Rating: 5 out of 5 stars - Witt-meister whups Manhattan glosserati ass
Anyone who doesn't like this perceptive and witty book, join Tina and Harry and all the other insecure inverse Byrons in the 'Anxious Evans' corner. Toby Young may not have bedded those Manhattan super models he yearned after, or eluded the 'clipboard Nazis' to primp and preen at those faux-élite Vanity Fair parties, but he got a damn'd good book out of it and wreaked hilarious mischief on that whole Eros-lite New York scene. His prose is gritty and clear and his self-deprecating humour is spot on for the humble tale he tells.

It'll baffle the Americans, of course. I can just hear them ranting on about how he's a total loser, lacks any sorta cool - or just plain doesn't get it. All of which TY freely owns up to (not to mention courageously recalls in accounts of Herculean Haden-Guest-style binges).

For the excellent footnotes alone, "Lose" is a gem, but the killer payoff is ... the dude gets the girl. Against all odds - and wholly undeserving of the Toby of yore - the bounder actually woos and wins the divine Caroline. It's nail-biting stuff reading his every attempt to sabotage lasting happiness, and a measure of the non-pareil lady that she sees thru his fey looniness of the time. God bless them both. For the rest of us, stuck with pondering Love, family, 'elevator etiquette', and the erosion of freedom - buy this book.



Rating: 1 out of 5 stars - Not worth the money
I fail to see how Toby Young could be described as a "high-flying British journalist" in the editorial review. The book is not funny, and reads like the ravings of an over-grown 17 year-old trying to justify his juvenile ways. I consider buying this book as a waste of money.



Rating: 3 out of 5 stars - Disingenuous and pretentious, but a good read nonetheless...
Although Young is keen to bracket his picaresque memoir as loser lit (a male, balding Bridget Jones), he is ofcourse not a failure by any ordinary criteria. He has a stunning girlfriend and graduated from Oxford with a first, as he reminds us. Even at his lowest ebb he was writing for the 'American equivalent of Loaded'; a prospect some of my male friends (who embody the spirit of loserism to a much fuller extent) would accept with alacrity. Indeed, the book could not have been written from a less exalted social location; 'self-deprecation' implies that there is something to deprecate.

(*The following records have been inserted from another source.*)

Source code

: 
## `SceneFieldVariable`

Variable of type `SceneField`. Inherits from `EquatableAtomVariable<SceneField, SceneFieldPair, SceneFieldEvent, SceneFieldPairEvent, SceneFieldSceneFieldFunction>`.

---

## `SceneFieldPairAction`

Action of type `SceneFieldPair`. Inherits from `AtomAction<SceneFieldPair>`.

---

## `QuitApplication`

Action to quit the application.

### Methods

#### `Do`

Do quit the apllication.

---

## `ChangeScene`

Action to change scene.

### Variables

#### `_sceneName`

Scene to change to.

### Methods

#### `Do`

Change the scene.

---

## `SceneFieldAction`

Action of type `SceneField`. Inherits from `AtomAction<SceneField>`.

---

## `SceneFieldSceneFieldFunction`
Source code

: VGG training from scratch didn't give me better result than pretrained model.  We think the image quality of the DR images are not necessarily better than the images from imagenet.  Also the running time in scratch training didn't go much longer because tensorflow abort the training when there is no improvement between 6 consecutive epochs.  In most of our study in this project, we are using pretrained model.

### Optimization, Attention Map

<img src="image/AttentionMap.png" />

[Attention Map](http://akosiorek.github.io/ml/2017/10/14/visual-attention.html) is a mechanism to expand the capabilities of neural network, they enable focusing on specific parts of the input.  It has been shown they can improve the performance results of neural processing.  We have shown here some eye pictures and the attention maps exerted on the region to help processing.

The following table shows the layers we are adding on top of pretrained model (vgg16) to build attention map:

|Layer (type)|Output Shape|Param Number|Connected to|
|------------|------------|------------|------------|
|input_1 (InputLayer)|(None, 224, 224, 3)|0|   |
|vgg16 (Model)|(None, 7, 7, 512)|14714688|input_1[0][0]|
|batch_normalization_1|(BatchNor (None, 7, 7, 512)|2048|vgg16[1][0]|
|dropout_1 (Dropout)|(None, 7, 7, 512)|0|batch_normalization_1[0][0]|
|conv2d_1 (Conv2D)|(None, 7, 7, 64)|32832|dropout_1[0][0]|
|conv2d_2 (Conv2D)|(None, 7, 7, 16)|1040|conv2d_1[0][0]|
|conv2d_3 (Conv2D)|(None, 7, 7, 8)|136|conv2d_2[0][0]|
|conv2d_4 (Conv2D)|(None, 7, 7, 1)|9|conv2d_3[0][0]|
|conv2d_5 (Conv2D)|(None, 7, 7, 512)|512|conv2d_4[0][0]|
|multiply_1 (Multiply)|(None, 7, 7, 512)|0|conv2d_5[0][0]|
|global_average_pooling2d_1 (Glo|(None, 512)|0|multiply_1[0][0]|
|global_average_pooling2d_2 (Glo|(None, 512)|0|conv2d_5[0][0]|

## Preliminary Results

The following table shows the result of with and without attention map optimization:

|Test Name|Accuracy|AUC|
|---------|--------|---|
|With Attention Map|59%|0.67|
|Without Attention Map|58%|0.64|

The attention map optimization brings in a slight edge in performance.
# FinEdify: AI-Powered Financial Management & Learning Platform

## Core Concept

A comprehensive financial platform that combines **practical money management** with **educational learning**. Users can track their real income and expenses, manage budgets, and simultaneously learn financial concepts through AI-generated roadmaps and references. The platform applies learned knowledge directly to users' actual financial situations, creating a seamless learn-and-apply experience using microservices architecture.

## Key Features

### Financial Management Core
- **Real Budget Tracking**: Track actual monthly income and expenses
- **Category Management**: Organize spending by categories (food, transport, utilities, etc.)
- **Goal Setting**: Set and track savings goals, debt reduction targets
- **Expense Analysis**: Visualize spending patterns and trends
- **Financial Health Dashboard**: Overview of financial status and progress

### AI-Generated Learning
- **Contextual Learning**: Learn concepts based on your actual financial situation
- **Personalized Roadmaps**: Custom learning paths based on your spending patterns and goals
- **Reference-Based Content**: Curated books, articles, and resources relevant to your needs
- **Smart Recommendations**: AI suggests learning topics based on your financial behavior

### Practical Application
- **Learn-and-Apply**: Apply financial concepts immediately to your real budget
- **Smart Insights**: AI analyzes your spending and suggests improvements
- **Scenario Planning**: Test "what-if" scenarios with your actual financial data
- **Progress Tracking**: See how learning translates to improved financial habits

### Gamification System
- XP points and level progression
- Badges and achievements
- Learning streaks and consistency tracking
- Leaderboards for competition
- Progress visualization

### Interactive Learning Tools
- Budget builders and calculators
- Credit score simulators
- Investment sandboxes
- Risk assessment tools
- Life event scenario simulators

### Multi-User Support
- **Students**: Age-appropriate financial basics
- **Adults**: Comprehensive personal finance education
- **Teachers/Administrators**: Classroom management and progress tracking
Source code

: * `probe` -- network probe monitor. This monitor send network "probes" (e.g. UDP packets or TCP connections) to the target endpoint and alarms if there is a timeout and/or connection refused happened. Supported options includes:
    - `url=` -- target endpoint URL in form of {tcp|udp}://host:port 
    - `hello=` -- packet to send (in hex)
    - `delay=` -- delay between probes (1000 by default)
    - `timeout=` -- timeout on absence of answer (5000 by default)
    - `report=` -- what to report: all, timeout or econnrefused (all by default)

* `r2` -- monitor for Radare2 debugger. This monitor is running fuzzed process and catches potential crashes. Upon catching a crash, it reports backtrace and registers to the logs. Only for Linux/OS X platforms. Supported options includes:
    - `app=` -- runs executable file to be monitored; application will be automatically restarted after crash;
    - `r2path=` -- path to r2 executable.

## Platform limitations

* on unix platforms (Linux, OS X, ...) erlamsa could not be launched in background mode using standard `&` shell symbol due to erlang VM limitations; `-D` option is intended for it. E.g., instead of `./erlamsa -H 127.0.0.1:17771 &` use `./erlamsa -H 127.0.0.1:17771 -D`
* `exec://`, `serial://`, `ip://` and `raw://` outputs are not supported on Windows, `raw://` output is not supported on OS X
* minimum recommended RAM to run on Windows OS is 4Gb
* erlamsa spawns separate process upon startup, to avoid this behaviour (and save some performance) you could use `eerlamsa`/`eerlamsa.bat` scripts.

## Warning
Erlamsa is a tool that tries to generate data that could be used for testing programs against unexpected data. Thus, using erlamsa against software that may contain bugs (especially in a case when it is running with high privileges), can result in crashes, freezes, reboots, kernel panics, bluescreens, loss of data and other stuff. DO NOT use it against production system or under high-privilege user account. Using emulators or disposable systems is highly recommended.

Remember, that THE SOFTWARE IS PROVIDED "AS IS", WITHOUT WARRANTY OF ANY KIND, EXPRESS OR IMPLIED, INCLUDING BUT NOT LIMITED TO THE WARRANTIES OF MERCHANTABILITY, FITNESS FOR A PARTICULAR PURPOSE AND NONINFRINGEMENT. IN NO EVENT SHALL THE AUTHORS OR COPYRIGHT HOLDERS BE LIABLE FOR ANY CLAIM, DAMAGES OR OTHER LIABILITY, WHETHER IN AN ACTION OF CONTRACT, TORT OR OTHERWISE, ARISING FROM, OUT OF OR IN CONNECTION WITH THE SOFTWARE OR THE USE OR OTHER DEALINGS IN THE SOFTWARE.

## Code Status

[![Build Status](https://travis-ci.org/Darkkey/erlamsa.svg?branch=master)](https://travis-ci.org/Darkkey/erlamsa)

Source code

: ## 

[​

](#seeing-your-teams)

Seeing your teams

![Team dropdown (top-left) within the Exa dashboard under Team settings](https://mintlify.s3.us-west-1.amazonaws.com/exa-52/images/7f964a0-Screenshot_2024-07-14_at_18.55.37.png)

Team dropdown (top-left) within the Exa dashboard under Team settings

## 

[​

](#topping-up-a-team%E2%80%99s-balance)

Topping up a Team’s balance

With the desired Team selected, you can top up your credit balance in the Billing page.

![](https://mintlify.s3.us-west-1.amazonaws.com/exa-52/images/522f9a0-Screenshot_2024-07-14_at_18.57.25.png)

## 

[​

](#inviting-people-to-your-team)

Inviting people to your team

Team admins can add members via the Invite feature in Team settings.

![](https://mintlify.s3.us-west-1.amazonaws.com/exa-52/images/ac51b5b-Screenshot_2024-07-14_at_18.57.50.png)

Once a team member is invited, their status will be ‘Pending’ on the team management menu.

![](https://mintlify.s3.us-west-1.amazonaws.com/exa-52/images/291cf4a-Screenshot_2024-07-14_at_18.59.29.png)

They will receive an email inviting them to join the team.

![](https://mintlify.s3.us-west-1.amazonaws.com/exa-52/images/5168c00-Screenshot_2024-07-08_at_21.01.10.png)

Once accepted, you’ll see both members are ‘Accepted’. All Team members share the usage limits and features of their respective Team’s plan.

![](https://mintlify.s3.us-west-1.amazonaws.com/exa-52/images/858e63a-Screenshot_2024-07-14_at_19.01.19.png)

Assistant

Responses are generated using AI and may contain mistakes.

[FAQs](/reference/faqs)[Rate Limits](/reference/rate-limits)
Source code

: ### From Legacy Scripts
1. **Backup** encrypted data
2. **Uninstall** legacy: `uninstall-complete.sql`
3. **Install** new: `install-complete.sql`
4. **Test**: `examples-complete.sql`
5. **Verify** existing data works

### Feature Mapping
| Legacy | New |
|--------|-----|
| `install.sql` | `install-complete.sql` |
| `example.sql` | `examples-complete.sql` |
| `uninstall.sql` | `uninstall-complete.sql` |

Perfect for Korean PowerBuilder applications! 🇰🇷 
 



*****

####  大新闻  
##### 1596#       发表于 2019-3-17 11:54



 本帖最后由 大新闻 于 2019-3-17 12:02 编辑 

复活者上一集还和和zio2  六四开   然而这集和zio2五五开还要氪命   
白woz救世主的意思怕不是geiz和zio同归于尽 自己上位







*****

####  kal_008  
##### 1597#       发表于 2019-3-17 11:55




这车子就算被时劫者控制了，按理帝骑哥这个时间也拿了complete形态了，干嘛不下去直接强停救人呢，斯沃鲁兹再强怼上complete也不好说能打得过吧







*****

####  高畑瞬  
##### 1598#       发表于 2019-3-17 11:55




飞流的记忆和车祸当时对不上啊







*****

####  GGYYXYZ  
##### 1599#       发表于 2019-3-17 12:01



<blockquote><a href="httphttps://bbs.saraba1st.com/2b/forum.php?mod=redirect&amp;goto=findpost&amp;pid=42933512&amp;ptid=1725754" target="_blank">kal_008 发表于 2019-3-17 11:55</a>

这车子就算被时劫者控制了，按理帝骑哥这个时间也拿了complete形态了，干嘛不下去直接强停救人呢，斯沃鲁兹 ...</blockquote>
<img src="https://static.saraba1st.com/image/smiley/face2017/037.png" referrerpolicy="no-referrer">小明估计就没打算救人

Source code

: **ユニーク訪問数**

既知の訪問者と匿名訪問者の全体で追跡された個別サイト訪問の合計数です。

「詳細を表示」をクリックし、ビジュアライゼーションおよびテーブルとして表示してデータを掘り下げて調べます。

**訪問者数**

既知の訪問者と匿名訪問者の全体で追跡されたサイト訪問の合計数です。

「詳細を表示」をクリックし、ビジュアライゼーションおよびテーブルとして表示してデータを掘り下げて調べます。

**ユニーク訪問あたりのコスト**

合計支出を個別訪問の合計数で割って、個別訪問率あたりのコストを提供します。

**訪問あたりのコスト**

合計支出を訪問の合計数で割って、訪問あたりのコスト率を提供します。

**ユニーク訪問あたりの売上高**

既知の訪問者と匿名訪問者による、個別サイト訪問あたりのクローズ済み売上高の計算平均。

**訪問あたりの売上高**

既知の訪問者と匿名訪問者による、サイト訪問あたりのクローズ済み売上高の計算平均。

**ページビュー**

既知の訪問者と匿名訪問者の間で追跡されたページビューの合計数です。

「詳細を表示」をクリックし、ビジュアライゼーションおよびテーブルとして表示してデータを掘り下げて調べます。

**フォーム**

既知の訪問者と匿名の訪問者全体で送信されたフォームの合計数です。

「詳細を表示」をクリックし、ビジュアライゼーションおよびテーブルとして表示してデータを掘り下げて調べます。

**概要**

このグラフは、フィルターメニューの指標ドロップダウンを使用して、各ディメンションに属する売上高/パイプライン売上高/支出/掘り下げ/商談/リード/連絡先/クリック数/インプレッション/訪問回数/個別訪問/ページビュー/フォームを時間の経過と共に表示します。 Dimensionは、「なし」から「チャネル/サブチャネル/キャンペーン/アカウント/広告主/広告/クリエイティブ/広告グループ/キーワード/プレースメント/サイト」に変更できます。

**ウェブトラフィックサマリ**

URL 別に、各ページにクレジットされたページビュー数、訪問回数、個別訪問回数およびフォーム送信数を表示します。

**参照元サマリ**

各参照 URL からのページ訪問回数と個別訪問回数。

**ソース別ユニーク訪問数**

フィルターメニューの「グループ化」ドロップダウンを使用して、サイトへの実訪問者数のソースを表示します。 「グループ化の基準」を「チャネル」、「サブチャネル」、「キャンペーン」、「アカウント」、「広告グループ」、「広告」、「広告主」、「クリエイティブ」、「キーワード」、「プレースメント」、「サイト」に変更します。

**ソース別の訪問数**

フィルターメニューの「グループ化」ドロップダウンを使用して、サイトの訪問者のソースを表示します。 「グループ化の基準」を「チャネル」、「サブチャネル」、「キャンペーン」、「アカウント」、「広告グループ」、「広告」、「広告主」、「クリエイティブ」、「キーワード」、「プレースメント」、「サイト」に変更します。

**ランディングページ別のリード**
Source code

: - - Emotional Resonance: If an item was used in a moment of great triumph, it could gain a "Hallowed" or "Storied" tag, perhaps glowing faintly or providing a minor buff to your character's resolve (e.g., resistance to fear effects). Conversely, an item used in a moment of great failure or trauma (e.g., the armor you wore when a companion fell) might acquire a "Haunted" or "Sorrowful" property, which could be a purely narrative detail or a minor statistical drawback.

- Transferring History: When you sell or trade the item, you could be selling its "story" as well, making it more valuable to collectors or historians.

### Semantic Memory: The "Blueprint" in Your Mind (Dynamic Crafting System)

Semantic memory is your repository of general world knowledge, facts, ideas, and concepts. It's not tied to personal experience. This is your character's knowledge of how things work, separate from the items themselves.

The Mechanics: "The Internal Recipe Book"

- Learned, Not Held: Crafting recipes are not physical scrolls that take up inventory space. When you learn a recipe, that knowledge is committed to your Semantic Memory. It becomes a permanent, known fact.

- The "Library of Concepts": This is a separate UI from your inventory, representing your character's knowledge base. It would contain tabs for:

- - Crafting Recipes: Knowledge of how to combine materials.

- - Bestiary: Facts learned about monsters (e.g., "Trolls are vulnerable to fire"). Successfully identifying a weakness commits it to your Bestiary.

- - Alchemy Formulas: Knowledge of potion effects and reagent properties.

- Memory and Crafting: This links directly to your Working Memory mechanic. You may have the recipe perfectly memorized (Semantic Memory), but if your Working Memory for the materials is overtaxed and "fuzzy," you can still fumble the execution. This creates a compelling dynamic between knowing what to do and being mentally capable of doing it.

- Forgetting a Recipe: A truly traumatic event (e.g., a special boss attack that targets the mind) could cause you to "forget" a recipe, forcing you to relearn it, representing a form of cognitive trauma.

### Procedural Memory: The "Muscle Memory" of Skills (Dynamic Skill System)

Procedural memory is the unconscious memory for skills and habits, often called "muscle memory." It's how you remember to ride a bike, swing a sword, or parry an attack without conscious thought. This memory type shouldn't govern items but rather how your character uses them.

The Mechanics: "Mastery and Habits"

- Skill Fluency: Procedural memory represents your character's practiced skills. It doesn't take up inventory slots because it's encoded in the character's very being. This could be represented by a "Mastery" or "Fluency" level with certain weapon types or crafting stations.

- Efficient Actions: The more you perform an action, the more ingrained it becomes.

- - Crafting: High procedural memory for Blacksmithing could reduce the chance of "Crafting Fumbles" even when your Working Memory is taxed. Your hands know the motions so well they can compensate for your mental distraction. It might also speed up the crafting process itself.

And the kind of self-deprecation in which Young trades is particularly buoyant and readable; sprightly vignettes plot his southward trajectory (the funniest of which concerns Diana Ross, a public phone and a 'whatchamacallit'), there is a running joke involving his friend Alex de Silva (whose career path is apparently inversely proportionate to his own), and the whole thing slides along on some insightful social glosses.

The book is at its least successful (and Young at his most genuinely off-putting) when too much of a production is made of the latter; de Tocqueville and Freud crop up with ostentatious regularity, and his disasterous decision to saddle the text with quasi-scholarly impedimanta (there are even footnotes) is as misguided as any documented within the narrative itself.